* [TASK PROMPT] Pull out every line below that contains the string "skLineSegment".

* [RECORD EXCERPTS]

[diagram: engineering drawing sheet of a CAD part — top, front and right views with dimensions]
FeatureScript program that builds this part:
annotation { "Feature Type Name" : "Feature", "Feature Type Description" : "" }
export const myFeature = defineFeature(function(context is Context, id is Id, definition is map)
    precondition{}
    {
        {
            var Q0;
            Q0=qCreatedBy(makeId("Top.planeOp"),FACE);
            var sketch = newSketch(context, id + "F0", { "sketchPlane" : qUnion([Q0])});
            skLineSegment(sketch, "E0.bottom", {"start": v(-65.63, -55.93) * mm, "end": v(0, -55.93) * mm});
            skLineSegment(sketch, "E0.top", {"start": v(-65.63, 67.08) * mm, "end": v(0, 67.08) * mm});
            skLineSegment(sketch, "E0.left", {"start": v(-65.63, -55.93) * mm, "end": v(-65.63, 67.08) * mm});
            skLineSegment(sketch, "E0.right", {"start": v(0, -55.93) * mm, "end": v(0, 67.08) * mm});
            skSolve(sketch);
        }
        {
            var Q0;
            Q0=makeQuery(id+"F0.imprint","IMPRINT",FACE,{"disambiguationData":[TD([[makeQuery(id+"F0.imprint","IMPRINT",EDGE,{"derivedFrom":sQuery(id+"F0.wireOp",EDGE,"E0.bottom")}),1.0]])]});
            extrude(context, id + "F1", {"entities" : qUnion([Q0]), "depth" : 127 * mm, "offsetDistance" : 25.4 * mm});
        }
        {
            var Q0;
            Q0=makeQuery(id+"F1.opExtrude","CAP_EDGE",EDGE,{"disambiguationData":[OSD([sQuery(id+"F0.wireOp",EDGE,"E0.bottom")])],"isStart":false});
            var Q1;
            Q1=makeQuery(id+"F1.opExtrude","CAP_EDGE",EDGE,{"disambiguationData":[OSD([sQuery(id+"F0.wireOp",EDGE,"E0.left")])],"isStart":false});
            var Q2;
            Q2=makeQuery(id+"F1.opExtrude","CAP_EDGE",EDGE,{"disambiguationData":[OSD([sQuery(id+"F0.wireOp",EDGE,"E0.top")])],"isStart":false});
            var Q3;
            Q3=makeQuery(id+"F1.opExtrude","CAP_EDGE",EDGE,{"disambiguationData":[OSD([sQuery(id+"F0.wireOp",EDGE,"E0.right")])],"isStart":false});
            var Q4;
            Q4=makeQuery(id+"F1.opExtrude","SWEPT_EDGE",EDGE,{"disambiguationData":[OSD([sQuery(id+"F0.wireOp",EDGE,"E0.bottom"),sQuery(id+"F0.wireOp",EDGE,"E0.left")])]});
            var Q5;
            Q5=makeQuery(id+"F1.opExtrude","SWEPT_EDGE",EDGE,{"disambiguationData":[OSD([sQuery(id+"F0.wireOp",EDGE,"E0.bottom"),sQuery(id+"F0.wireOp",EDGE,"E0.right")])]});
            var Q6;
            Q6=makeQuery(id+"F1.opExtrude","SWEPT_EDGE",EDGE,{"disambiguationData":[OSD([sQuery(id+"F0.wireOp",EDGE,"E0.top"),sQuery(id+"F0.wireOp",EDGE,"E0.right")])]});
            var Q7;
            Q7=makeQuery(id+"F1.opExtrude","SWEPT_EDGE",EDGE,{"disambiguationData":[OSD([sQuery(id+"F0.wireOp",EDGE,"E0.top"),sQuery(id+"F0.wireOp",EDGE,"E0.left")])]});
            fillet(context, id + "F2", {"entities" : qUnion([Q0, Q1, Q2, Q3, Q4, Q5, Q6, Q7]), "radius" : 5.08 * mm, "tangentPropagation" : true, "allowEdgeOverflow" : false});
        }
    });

* [EXPECTED ANSWER]
            skLineSegment(sketch, "E0.bottom", {"start": v(-65.63, -55.93) * mm, "end": v(0, -55.93) * mm});
            skLineSegment(sketch, "E0.top", {"start": v(-65.63, 67.08) * mm, "end": v(0, 67.08) * mm});
            skLineSegment(sketch, "E0.left", {"start": v(-65.63, -55.93) * mm, "end": v(-65.63, 67.08) * mm});
            skLineSegment(sketch, "E0.right", {"start": v(0, -55.93) * mm, "end": v(0, 67.08) * mm});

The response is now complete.